Top of Dataset records

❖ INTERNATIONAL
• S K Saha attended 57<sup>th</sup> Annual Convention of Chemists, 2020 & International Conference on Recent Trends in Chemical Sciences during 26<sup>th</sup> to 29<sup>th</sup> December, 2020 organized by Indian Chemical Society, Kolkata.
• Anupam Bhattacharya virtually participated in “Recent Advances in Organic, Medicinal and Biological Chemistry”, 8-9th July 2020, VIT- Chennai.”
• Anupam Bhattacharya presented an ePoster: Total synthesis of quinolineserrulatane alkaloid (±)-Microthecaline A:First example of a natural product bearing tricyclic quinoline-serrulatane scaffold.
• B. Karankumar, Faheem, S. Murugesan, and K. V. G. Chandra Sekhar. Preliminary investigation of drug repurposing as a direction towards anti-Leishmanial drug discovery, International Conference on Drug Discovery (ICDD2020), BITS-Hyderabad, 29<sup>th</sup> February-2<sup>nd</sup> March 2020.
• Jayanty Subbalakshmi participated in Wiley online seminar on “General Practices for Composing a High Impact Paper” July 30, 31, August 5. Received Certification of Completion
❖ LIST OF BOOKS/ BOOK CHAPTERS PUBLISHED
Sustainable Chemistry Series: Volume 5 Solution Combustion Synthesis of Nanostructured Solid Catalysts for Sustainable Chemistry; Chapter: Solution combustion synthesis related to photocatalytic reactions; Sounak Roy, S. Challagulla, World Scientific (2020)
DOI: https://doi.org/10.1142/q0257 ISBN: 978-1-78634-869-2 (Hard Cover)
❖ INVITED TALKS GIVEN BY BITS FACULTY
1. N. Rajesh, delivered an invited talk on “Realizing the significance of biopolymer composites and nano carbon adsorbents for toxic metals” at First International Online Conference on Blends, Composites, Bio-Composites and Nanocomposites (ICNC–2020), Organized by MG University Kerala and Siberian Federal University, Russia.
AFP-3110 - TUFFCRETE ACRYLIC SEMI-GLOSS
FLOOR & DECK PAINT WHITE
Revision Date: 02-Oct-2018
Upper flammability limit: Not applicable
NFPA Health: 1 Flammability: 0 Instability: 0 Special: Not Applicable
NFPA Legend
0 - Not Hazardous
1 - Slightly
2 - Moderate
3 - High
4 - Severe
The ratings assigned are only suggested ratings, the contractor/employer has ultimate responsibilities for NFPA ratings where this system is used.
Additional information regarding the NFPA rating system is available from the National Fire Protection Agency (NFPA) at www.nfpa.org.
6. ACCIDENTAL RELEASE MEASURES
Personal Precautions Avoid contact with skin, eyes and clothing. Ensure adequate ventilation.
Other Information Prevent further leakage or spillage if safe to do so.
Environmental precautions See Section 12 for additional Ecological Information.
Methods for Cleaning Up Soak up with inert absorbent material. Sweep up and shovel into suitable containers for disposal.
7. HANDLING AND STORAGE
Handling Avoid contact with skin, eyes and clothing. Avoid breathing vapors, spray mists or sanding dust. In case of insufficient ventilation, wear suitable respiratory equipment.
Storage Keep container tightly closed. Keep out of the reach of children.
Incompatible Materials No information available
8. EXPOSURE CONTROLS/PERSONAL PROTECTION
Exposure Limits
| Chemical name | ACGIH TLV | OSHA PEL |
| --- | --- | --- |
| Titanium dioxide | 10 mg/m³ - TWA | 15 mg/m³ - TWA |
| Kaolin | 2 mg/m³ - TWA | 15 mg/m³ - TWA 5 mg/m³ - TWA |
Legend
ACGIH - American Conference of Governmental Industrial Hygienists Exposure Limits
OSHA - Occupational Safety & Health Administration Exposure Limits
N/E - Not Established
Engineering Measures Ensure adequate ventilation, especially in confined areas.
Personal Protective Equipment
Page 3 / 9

Bottom of Dataset records

**Problem to work on:** Write the listing out again, word for word, in its entirety.

**Solution to the exercise:**
❖ INTERNATIONAL
• S K Saha attended 57<sup>th</sup> Annual Convention of Chemists, 2020 & International Conference on Recent Trends in Chemical Sciences during 26<sup>th</sup> to 29<sup>th</sup> December, 2020 organized by Indian Chemical Society, Kolkata.
• Anupam Bhattacharya virtually participated in “Recent Advances in Organic, Medicinal and Biological Chemistry”, 8-9th July 2020, VIT- Chennai.”
• Anupam Bhattacharya presented an ePoster: Total synthesis of quinolineserrulatane alkaloid (±)-Microthecaline A:First example of a natural product bearing tricyclic quinoline-serrulatane scaffold.
• B. Karankumar, Faheem, S. Murugesan, and K. V. G. Chandra Sekhar. Preliminary investigation of drug repurposing as a direction towards anti-Leishmanial drug discovery, International Conference on Drug Discovery (ICDD2020), BITS-Hyderabad, 29<sup>th</sup> February-2<sup>nd</sup> March 2020.
• Jayanty Subbalakshmi participated in Wiley online seminar on “General Practices for Composing a High Impact Paper” July 30, 31, August 5. Received Certification of Completion
❖ LIST OF BOOKS/ BOOK CHAPTERS PUBLISHED
Sustainable Chemistry Series: Volume 5 Solution Combustion Synthesis of Nanostructured Solid Catalysts for Sustainable Chemistry; Chapter: Solution combustion synthesis related to photocatalytic reactions; Sounak Roy, S. Challagulla, World Scientific (2020)
DOI: https://doi.org/10.1142/q0257 ISBN: 978-1-78634-869-2 (Hard Cover)
❖ INVITED TALKS GIVEN BY BITS FACULTY
1. N. Rajesh, delivered an invited talk on “Realizing the significance of biopolymer composites and nano carbon adsorbents for toxic metals” at First International Online Conference on Blends, Composites, Bio-Composites and Nanocomposites (ICNC–2020), Organized by MG University Kerala and Siberian Federal University, Russia.
AFP-3110 - TUFFCRETE ACRYLIC SEMI-GLOSS
FLOOR & DECK PAINT WHITE
Revision Date: 02-Oct-2018
Upper flammability limit: Not applicable
NFPA Health: 1 Flammability: 0 Instability: 0 Special: Not Applicable
NFPA Legend
0 - Not Hazardous
1 - Slightly
2 - Moderate
3 - High
4 - Severe
The ratings assigned are only suggested ratings, the contractor/employer has ultimate responsibilities for NFPA ratings where this system is used.
Additional information regarding the NFPA rating system is available from the National Fire Protection Agency (NFPA) at www.nfpa.org.
6. ACCIDENTAL RELEASE MEASURES
Personal Precautions Avoid contact with skin, eyes and clothing. Ensure adequate ventilation.
Other Information Prevent further leakage or spillage if safe to do so.
Environmental precautions See Section 12 for additional Ecological Information.
Methods for Cleaning Up Soak up with inert absorbent material. Sweep up and shovel into suitable containers for disposal.
7. HANDLING AND STORAGE
Handling Avoid contact with skin, eyes and clothing. Avoid breathing vapors, spray mists or sanding dust. In case of insufficient ventilation, wear suitable respiratory equipment.
Storage Keep container tightly closed. Keep out of the reach of children.
Incompatible Materials No information available
8. EXPOSURE CONTROLS/PERSONAL PROTECTION
Exposure Limits
| Chemical name | ACGIH TLV | OSHA PEL |
| --- | --- | --- |
| Titanium dioxide | 10 mg/m³ - TWA | 15 mg/m³ - TWA |
| Kaolin | 2 mg/m³ - TWA | 15 mg/m³ - TWA 5 mg/m³ - TWA |
Legend
ACGIH - American Conference of Governmental Industrial Hygienists Exposure Limits
OSHA - Occupational Safety & Health Administration Exposure Limits
N/E - Not Established
Engineering Measures Ensure adequate ventilation, especially in confined areas.
Personal Protective Equipment
Page 3 / 9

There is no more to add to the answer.